Prompt
Retype each of the records below exactly, leaving the pictures out.

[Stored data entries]
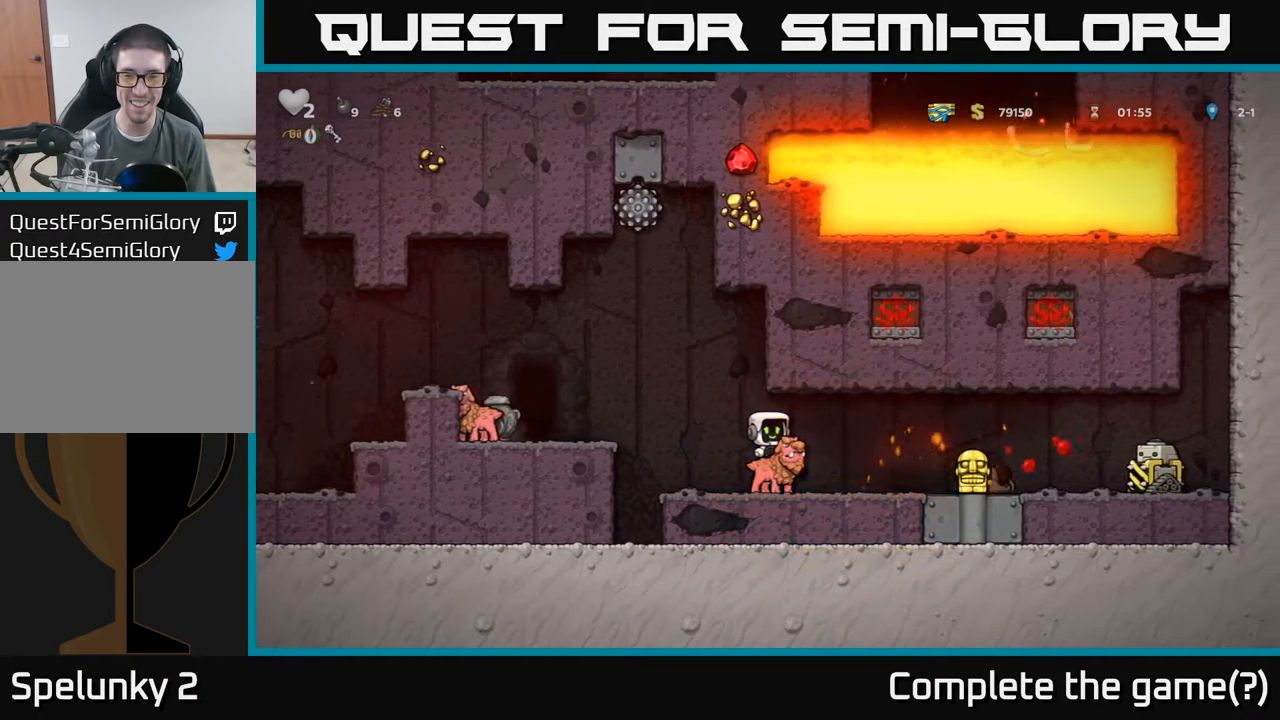
{"buttons": [], "left_stick": "left", "events": [[450, "left_stick", "left"]]}
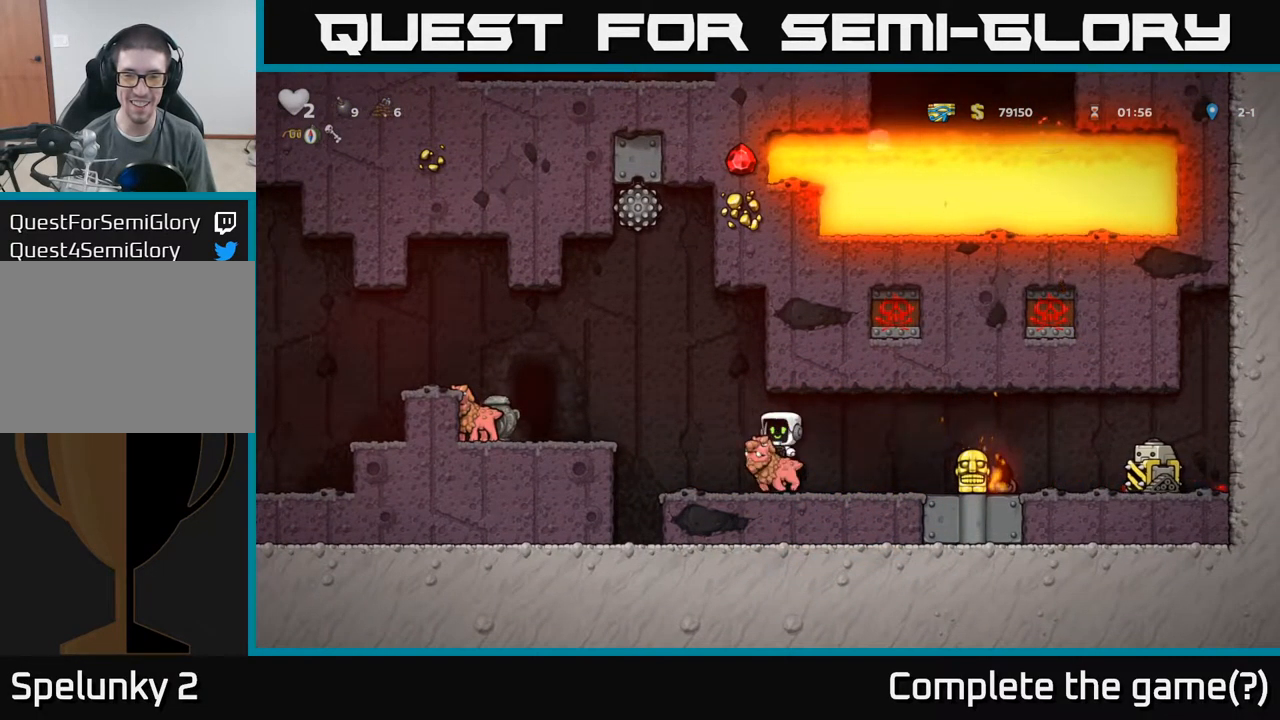
{"buttons": [], "left_stick": "center", "events": [[83, "left_stick", "center"]]}
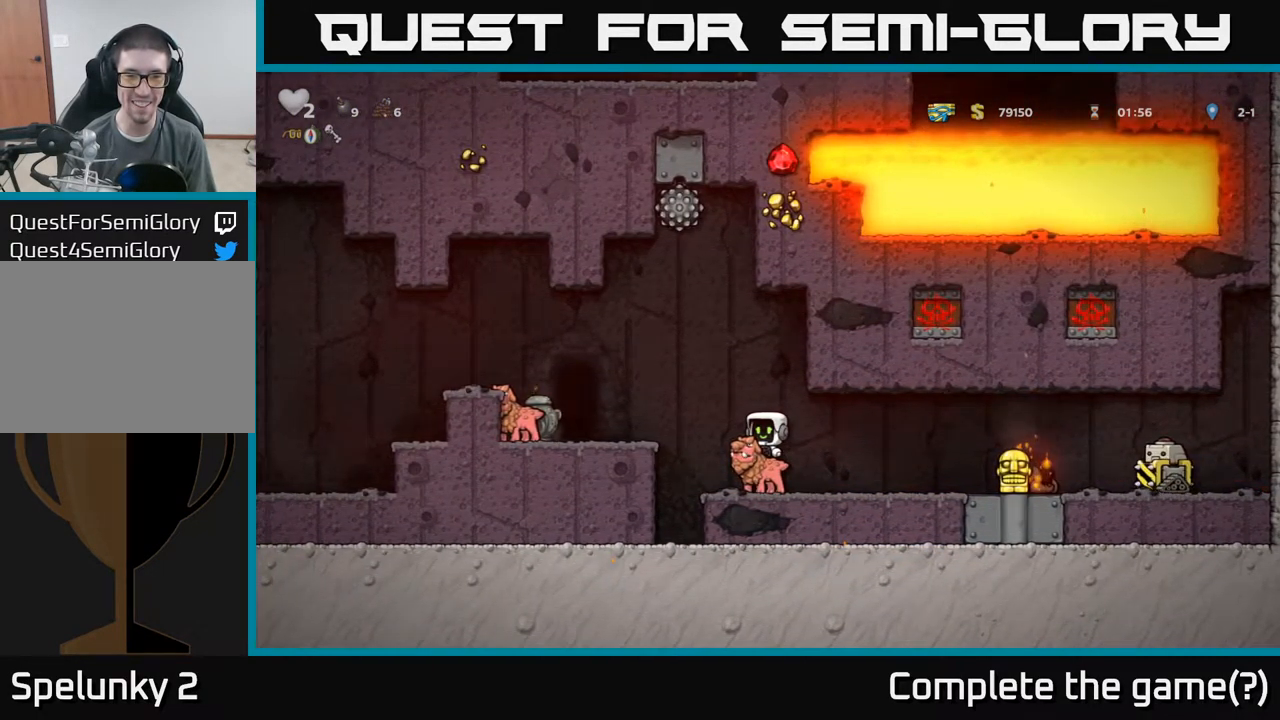
{"buttons": [], "left_stick": "center", "events": []}
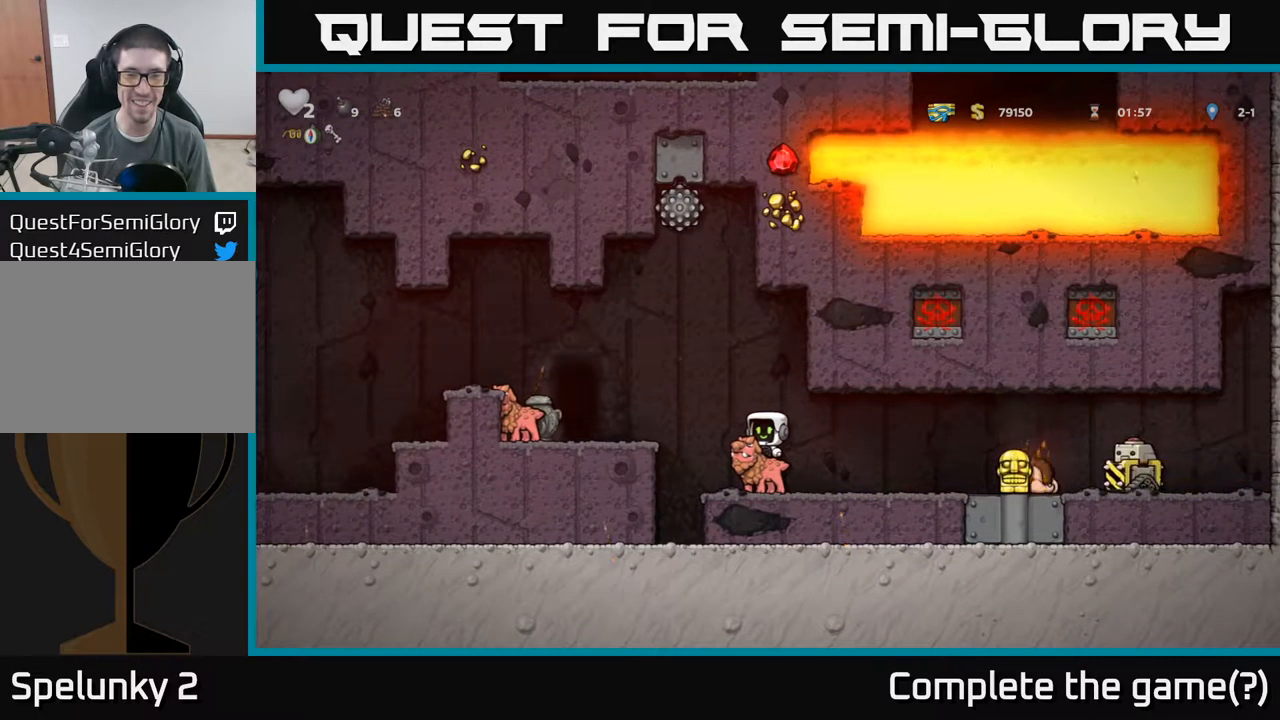
{"buttons": [], "left_stick": "center", "events": []}
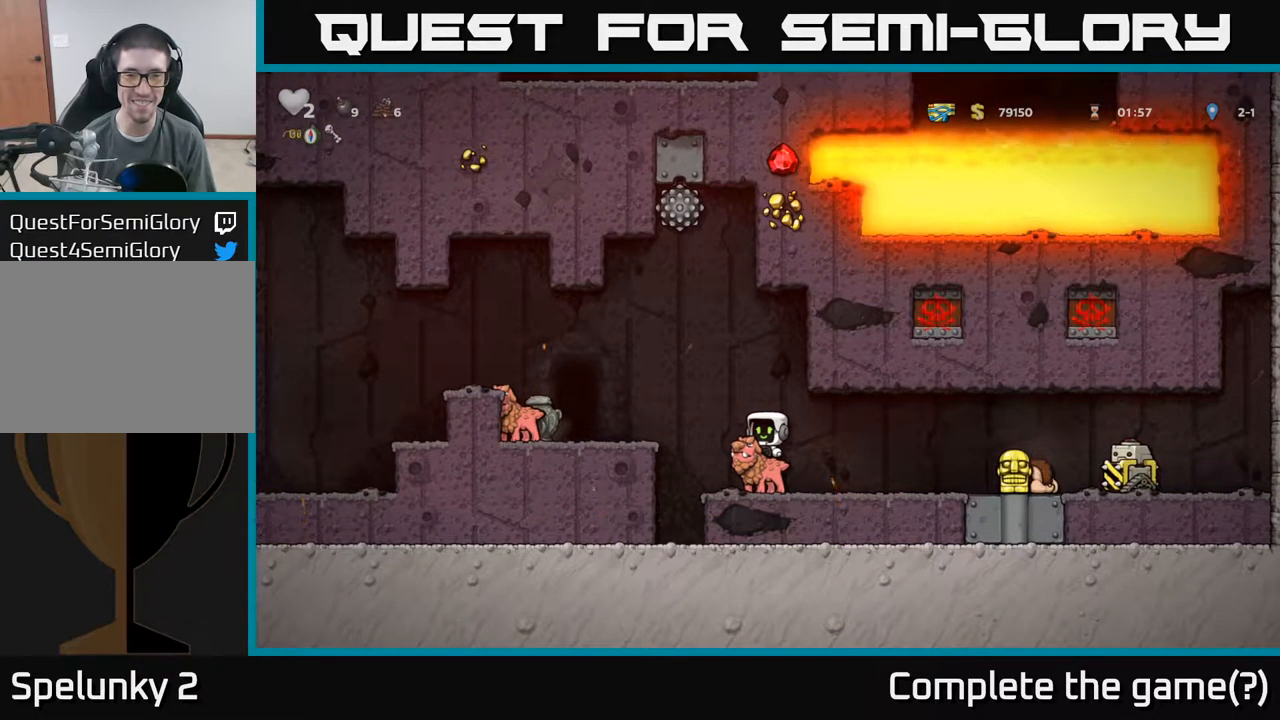
{"buttons": [], "left_stick": "left", "events": [[150, "left_stick", "right"], [516, "left_stick", "left"]]}
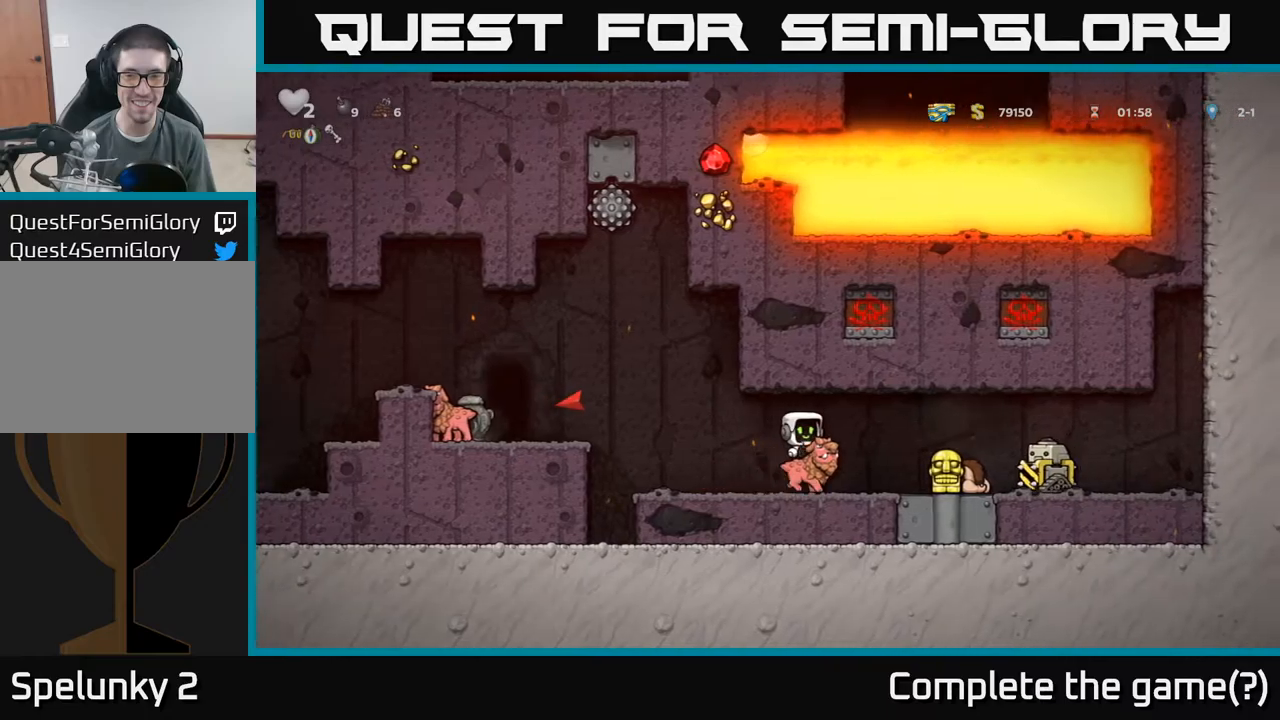
{"buttons": [], "left_stick": "center", "events": [[100, "left_stick", "center"], [234, "left_stick", "left"], [384, "left_stick", "center"]]}
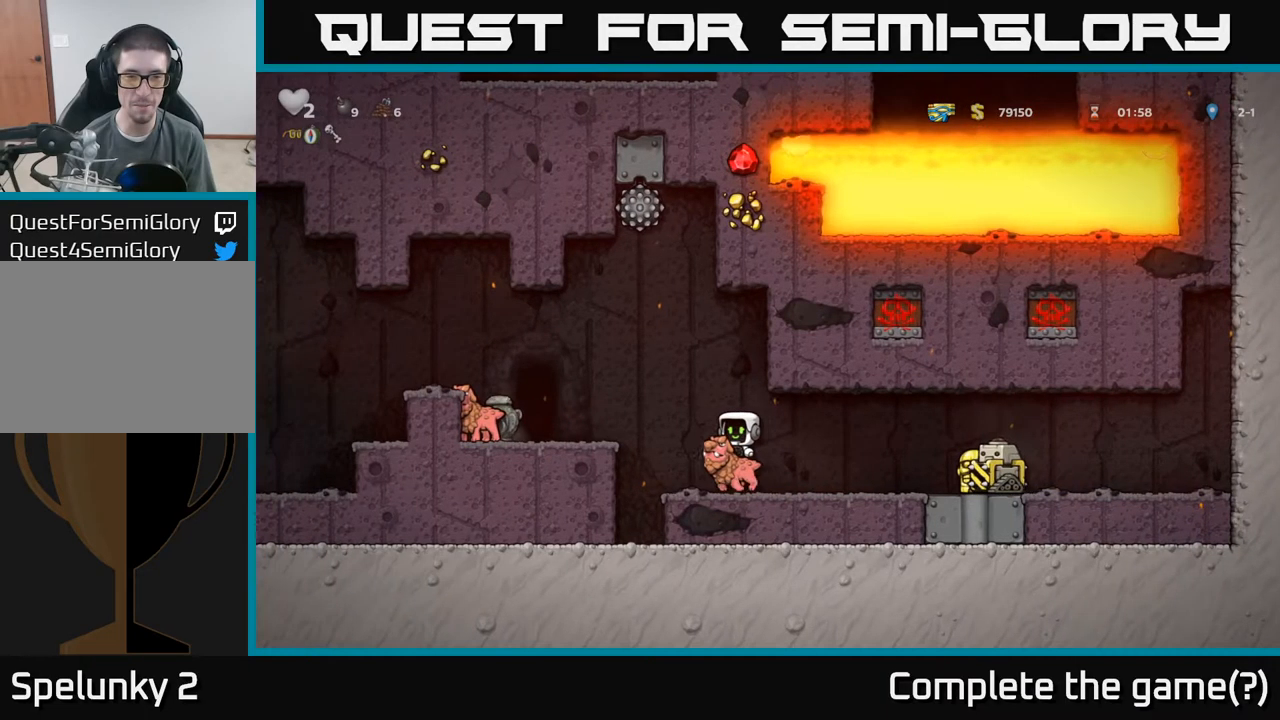
{"buttons": [], "left_stick": "center", "events": []}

Answer box
{"buttons": [], "left_stick": "left", "events": [[450, "left_stick", "left"]]}
{"buttons": [], "left_stick": "center", "events": [[83, "left_stick", "center"]]}
{"buttons": [], "left_stick": "center", "events": []}
{"buttons": [], "left_stick": "center", "events": []}
{"buttons": [], "left_stick": "left", "events": [[150, "left_stick", "right"], [516, "left_stick", "left"]]}
{"buttons": [], "left_stick": "center", "events": [[100, "left_stick", "center"], [234, "left_stick", "left"], [384, "left_stick", "center"]]}
{"buttons": [], "left_stick": "center", "events": []}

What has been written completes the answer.